EXERCISES/TUTORIAL1/EXERCISE2/question2/answer/.SBOVB

Thus, the input for the SL-BOVB calculation is in … answer/.SBOVB/hf-sbovb.xmi, and the guess for running the corresponding calculation is in …answer/.SBOVB/hf-sbovb.gus. This latter guess is obtained by transforming the .orb file of the converged L-BOVB calculation, which can be found in …/answer/ hf-lbovb.orb.

It can be seen that the SL-BOVB wave function is lower than the L-BOVB one by ~5 kcal/mol. As both wave functions dissociate to the same limit (H plus F atoms calculated separately at the ROHF level), the improvement on the total energy carries over to the bonding energy, which is found greater at the SL-BOVB than at the L-BOVB level.

IMPORTANT WARNINGS

• The S-BOVB method is REALLY a Valence Bond expert level. You should have some significant experience with D-BOVB calculations before trying S- and SD-BOVB ones.
• It is EXTREMELY important to start from a good orbital guess, otherwise misconvergence or, more importantly, convergence on secondary minima or unphysical solutions will happens. In particular :
  • the "boys" keyword MUST be used at the initial VBSCF level, as it will ensures that the splitted orbital really physically correspond to your active pair, and not an inactive pair sharing the same orbital definition (for instance : to distinguish between the 2s lone pair of Fluorine and the sigma active orbital in F₂ or HF molecules).
  • a converged L-BOVB solution must be used as a guess for the S-BOVB level
  • you should modify the guess orbitals for the splitted pairs intelligently, as a dumb modification usually ends to an unphysical S-BOVB solution

SD-BOVB calculations

General case (low symmetry):

1. Perform a ("L") VBSCF calculation together with the keyword boys in the $orb section ;
2. perform the L-BOVB calculation, starting from converged VBSCF orbitals ;
3. perform the S-BOVB calculation : starting from the converged L-BOVB orbital as guess with splitted and modified doubly occupied active pairs as explained above, run the calculation by optimizing the active orbitals, while freezing the inactive orbitals during the optimization (put "0" as coefficient in first $orb line) ;
4. then perform the SD-BOVB calculation : starting from the converged S-BOVB orbitals as guess, run the calculation by optimizing the delocalized inactive orbitals, while freezing the active orbitals during the optimization (put "0" as coefficient in first $orb line).
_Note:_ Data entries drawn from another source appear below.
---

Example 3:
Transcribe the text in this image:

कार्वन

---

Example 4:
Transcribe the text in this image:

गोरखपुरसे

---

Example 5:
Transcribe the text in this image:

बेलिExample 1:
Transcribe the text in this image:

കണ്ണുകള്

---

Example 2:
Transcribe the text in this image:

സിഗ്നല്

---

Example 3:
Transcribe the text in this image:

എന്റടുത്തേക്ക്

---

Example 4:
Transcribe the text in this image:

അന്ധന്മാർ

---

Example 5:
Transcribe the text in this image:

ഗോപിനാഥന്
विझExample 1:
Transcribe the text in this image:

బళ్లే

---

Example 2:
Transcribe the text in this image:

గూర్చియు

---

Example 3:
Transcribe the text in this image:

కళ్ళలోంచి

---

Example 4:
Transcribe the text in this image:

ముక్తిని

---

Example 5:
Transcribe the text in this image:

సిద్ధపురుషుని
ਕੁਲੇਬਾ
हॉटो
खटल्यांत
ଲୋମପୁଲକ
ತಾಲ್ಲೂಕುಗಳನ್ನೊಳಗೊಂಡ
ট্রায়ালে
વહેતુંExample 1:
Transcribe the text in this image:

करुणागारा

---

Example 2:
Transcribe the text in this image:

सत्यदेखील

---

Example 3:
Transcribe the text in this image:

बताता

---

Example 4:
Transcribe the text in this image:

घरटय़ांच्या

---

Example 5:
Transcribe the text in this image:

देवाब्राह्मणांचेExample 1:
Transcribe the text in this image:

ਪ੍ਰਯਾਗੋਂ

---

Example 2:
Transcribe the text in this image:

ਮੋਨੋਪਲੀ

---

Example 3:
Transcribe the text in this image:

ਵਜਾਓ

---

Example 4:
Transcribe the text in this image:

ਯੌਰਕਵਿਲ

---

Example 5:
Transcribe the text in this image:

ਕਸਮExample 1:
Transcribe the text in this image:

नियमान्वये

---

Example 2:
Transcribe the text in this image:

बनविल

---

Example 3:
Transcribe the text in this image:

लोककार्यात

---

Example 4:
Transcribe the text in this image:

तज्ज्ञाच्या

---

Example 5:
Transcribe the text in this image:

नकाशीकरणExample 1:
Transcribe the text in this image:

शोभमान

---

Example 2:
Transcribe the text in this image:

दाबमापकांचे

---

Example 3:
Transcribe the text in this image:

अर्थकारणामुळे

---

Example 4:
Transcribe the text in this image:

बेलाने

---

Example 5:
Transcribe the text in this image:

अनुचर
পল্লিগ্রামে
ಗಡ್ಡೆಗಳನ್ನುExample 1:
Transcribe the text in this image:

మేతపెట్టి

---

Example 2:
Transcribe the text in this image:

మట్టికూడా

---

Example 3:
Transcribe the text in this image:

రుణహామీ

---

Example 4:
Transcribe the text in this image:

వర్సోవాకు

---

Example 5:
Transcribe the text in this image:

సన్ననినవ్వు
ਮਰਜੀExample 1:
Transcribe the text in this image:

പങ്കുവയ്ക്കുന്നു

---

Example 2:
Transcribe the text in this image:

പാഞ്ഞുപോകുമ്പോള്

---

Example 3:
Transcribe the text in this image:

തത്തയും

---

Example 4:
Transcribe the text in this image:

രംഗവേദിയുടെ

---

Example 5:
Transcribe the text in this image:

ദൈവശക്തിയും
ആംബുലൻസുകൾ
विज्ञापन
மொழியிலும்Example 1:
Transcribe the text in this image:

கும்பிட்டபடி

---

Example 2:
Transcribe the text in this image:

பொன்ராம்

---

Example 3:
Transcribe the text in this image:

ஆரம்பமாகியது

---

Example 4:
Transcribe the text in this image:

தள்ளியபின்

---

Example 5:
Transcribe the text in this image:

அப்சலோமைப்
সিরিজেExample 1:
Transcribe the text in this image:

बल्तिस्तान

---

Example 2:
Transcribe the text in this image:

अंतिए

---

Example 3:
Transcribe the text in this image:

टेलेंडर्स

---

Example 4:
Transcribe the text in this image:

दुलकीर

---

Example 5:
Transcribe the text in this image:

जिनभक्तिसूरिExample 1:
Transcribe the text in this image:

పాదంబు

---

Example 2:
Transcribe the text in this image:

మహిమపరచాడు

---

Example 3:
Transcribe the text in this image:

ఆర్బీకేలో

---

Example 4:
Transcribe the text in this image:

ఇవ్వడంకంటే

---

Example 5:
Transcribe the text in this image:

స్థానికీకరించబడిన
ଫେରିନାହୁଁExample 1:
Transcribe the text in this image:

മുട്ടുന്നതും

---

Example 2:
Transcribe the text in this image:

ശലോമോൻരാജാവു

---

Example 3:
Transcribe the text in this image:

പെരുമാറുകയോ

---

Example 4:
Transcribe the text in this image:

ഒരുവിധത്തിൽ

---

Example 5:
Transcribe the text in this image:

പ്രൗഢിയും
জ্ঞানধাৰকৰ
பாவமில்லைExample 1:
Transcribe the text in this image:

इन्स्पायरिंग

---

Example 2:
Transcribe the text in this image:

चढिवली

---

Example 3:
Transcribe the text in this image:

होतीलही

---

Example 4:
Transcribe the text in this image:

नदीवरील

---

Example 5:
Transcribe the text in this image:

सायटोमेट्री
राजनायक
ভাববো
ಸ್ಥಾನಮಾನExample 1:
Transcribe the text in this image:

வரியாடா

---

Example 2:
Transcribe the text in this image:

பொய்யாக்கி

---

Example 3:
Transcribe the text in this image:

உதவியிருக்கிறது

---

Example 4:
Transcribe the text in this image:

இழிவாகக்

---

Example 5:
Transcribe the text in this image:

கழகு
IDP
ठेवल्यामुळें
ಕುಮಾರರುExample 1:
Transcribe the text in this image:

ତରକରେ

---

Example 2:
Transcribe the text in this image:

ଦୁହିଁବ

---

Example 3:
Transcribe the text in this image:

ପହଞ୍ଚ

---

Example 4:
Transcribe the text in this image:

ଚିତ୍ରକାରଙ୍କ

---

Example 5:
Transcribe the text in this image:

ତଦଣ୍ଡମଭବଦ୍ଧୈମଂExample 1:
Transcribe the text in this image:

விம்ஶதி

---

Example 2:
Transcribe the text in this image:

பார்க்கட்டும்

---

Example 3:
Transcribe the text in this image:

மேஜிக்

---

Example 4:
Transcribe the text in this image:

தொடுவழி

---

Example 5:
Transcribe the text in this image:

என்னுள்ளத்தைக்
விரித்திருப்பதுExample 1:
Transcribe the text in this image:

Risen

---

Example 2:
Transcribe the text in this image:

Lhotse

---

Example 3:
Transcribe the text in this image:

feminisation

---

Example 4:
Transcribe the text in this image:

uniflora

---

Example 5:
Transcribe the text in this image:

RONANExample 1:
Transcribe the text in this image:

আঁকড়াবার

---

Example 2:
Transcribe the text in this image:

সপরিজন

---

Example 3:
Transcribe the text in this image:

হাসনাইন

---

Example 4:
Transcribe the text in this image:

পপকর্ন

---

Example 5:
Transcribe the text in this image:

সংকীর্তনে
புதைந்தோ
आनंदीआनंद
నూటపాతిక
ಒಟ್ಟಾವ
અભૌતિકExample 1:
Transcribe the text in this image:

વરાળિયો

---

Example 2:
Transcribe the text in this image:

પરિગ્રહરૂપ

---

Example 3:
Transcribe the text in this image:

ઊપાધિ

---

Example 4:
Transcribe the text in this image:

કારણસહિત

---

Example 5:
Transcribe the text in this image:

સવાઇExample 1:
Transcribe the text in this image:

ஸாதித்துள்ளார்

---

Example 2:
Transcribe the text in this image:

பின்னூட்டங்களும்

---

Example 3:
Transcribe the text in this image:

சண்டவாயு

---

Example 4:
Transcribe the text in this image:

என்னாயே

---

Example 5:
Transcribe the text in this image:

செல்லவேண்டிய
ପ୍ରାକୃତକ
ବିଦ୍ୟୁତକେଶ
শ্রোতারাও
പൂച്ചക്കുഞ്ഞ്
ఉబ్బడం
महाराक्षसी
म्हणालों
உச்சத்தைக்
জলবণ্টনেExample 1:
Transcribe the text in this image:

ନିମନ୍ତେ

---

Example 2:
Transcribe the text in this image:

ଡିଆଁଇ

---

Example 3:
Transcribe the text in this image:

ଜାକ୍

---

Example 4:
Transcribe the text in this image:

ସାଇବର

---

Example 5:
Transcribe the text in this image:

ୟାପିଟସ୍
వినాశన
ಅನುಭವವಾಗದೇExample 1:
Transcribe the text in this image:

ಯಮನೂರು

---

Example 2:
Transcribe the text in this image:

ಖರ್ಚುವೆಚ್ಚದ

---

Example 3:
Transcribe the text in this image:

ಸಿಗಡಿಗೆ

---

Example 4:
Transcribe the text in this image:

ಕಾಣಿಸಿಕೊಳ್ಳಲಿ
As an example, see the SD-BOVB calculation on the F₂ molecule in the tutorial machines here :

EXERCISES/TUTORIAL1/EXERCISE3/question3/answer/.SD-BOVB

We obtain a bonding energy of 37.1 kcal/mol at the SD-BOVB level using the 6-31G(d) basis set, already very close to the estimated exact value of 39.0 kcal/mol.

High symmetry case:

1. Perform a π-D-VBSCF calculation together with the keyword boys in the $orb section ;
2. perform a π-D-BOVB calculation, starting from converged VBSCF orbitals ;
3. perform the π-SD-BOVB calculation in two steps :
   1. step1 : starting from the converged π-D-BOVB orbitals as guess with splitted and modified doubly occupied active pairs as explained above, run the calculation by optimizing the active orbitals, while freezing the inactive orbitals during the optimization (put "0" as coefficient in first $orb line) ;
   2. step2 : then restarting from the converged orbitals obtained at the previous step, optimizing all orbitals (both active and inactive) at the same time.

As an example, see the π-SD-BOVB calculation on the F₂ molecule in the tutorial machines here :

EXERCISES/TUTORIAL1/EXERCISE3/question3/answer/.PI-SD-BOVB

You may compare these calculations to the previous example.